:: DATASET RECORDS

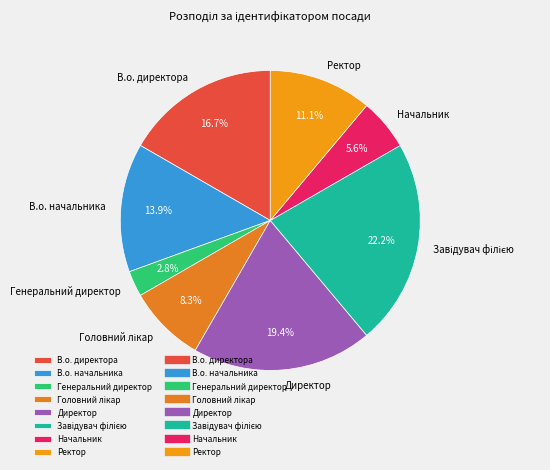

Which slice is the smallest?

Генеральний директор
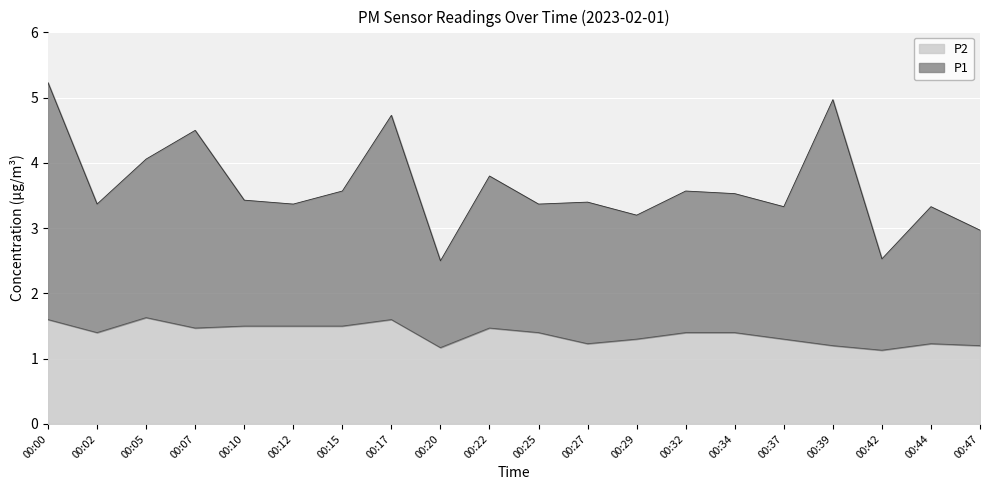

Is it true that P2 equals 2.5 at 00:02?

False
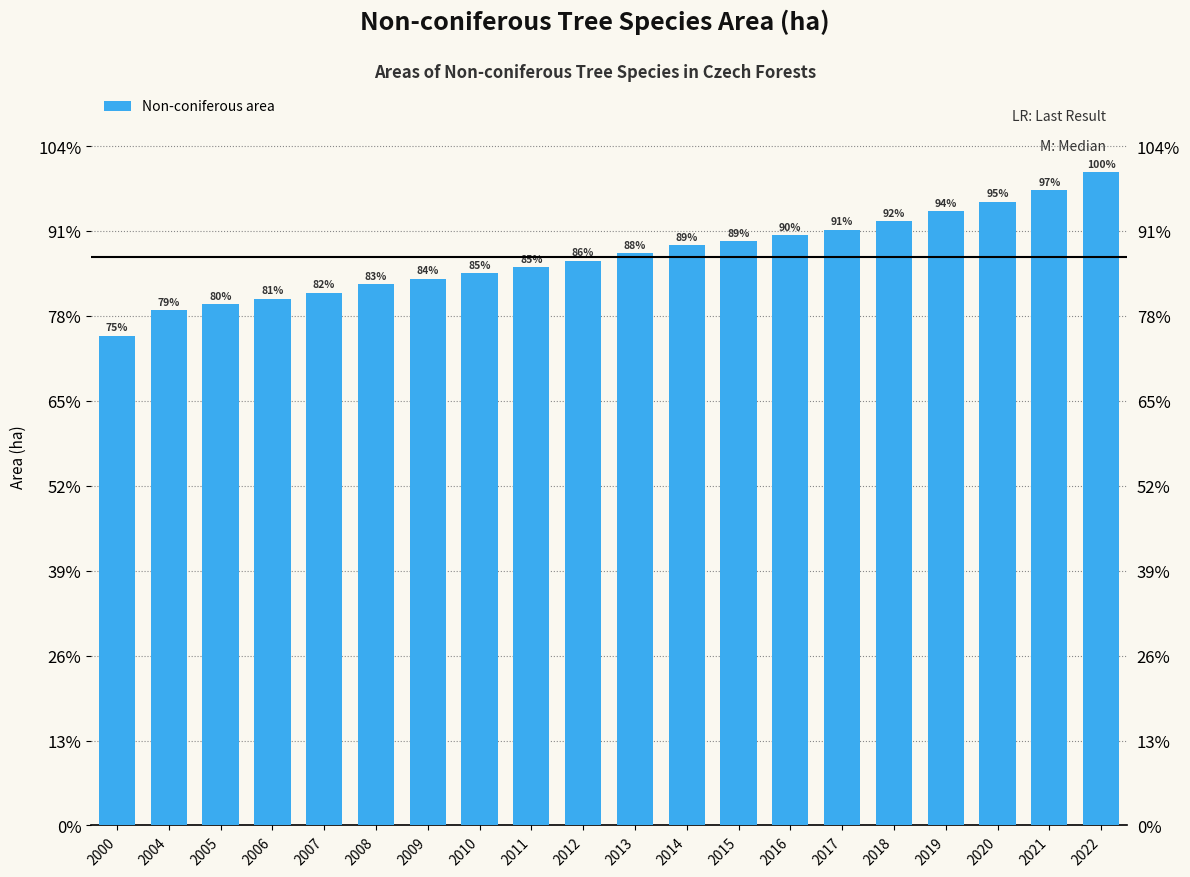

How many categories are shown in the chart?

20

::::
:: DATASET RECORDS

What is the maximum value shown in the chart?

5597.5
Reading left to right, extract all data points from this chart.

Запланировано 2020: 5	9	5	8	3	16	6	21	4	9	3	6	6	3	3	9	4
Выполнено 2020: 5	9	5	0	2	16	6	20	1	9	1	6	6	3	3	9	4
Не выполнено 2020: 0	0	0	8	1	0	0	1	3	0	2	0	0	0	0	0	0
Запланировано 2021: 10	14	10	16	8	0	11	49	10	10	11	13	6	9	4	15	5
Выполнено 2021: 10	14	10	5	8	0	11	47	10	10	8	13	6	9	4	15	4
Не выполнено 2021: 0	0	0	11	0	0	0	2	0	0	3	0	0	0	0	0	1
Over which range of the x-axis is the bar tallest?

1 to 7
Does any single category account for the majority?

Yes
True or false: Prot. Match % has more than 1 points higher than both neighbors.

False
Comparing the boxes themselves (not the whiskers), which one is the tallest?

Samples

::::

▸ PROBLEM DESCRIPTION:
Gather every line of the records above that contains the string "Запланировано", and reproduce those lines in the order in which they appear.

▸ SOLUTION TO THIS PROBLEM:
Запланировано 2020: 5	9	5	8	3	16	6	21	4	9	3	6	6	3	3	9	4
Запланировано 2021: 10	14	10	16	8	0	11	49	10	10	11	13	6	9	4	15	5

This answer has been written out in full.